Настя была на месте.
Подарок ее порадовал, но не так уж, чтобы очень. То ли она привыкла — я часто дарил цветы, то ли была озабочена чем-то.
На озере было людно: почуяв весну, рязанцы валом повалили на природу. И на велосипедах, и без них, и для того, чтобы приятно провести день, и для того, чтобы выпить пива.
Я рассказывал ей о том, как она выглядела в наш первый день, о чем говорила. Мои истории привели ее в весьма игривое и странное расположение.
Этот день снял напряжение последних недель. В нем было все, но в нем чувствовалось и приближение нового. Мы оба видели тень, но не могли ее классифицировать — то ли это начало, то ли конец…
Мама встретила известие спокойно. Ничуть не удивилась. Спросила о причине смерти.
— Что будем делать, мам?
— Мне в ночь на работу. А завтра с утра поедем.
— А где остановимся?
— У Катюли. Разве у нас есть другие варианты?
— Может быть, мне поехать сегодня? Может быть, им нужна помощь? С утра за чем-нибудь сходить и прочее.
— Как хочешь.
Перед отъездом я позвонил Насте. Заминка.
— Ты что-то хочешь сказать?
— Тебе мое предложение не понравится, — коротко заметила она.
— Говори — не тяни.
— Бородина встречалась с Юркой на квартире в Приокском.
— Ну и что?
— Я сейчас нахожусь здесь.
— Ну и…
— Я подумала, что мы могли бы встретиться… здесь… Тем более, заплачено за целый день, а Юрку срочно вызвали на работу. Бородина расстроена. Поэтому и попросила приехать к ней. Но она сейчас уже уехала.
— Ты там одна?
— Да.
— Ты понимаешь, что ситуация крайне неподходящая?
— Поэтому и не хотела это предлагать.
В моей душе гнездились мириады мыслей. Какие-то символистские рассказы, в которых герои совокуплялись рядом с гробом своих отцов (или матерей), какие-то рассказы о взаимозависимости любви и смерти a-la Леонид Андреев и прочая чепуха. Я представил, как мы совокупляемся, и представление вызвало отвращение.

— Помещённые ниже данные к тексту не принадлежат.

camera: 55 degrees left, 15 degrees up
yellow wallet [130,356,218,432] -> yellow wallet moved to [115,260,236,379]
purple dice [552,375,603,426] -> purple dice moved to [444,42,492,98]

— Хорошо, я приеду. Давай адрес.
Дом оказался элегантным. Не было сомнений в том, что квартиру снимал ее любовник. Я не верил в сказку о Бородиной.

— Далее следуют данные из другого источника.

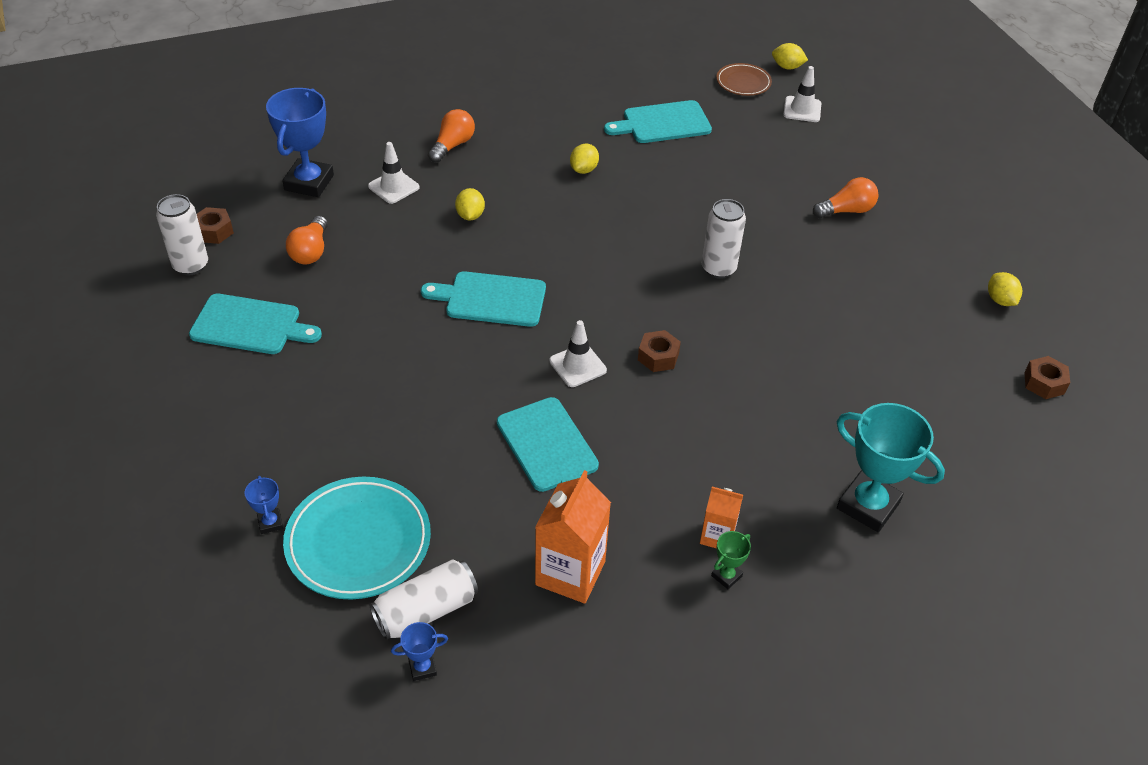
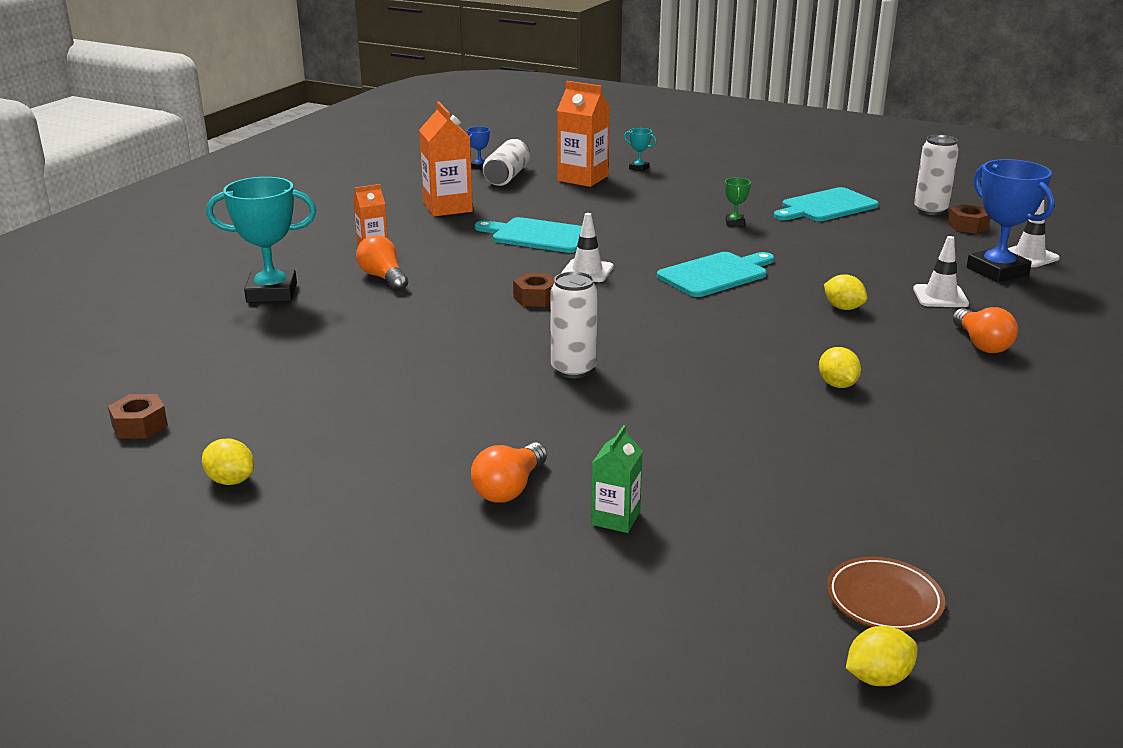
camera: 140 degrees right, 20 degrees down
blue trophy [245,476,283,534] -> turquoise trophy [624,128,657,172]
turquoise plate [283,477,431,600] -> orange carton [557,81,610,187]
orange light bulb [286,216,328,264] -> orange light bulb moved to [356,235,408,291]
turquoise cutting board [604,100,712,143] -> none
green trophy [711,531,751,589] -> green trophy moved to [725,178,751,226]
white traffic cone [783,66,821,122] -> white traffic cone moved to [1008,200,1060,267]
none -> green carton [591,425,643,533]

Мне понадобилась ласка. Иллюзия единения с человечеством. А такую кратковременную иллюзию мог предоставить секс.
Кровать, на которую мы должны сейчас лечь, вызвала в теле брезгливую судорогу. Я представил, как Настя только что отдавалась здесь другому мужчине.

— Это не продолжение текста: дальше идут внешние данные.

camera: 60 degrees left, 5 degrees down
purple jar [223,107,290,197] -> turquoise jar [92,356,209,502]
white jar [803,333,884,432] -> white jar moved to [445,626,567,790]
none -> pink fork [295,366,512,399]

Возбуждение возникло, как и положено, системы сработали безотказно, но не более.
Я понял, что приблизительно так к сексу подходит проститутка. В этом ее спасение. Она ничего не испытывает. Именно эта бесчувственность и позволяет существовать по двойному стандарту. Половая связь, лишенная эмоций, не считается изменой — она считается работой. Для Демонической это как поесть без аппетита — надо — и все тут.
Я довел ее до оргазма. Потом — еще.
Пошел на кухню и брезгливо выбросил презервативы. Вернулся. Начал одеваться.
— Ты проводишь меня?
— Конечно, Кисыч.
Погода напоминала день, когда мы выехали в Питер.
Она смотрела, как я зашел в автобус, как сел у окна. Помахала рукой. Я кивнул.
Зимняя поездка, музеи, тетя Наташа, чтение Тарковского — смерть придавала воспоминаниям сумрачный колорит. "Тошнота". Сартр.
В Москве прохладно. Впрочем, она не кажется такой удручающей, как зимой. Зелень освежила мертвый город. Пруды, высотные дома, зеленые насаждения. Этот район совсем не похож на ту Москву, которую я знал.
Костина четырехкомнатная квартира представляла только что отделанное под ключ произведение искусства. Она была заставлена новой мебелью. В каждой комнате был телевизор. Огромная гостиная освобождена ото всего. В центре — огромнейший стол, устланный шикарной скатертью. Большое количество стульев и табуреток довершали интерьер — к поминкам все было готово.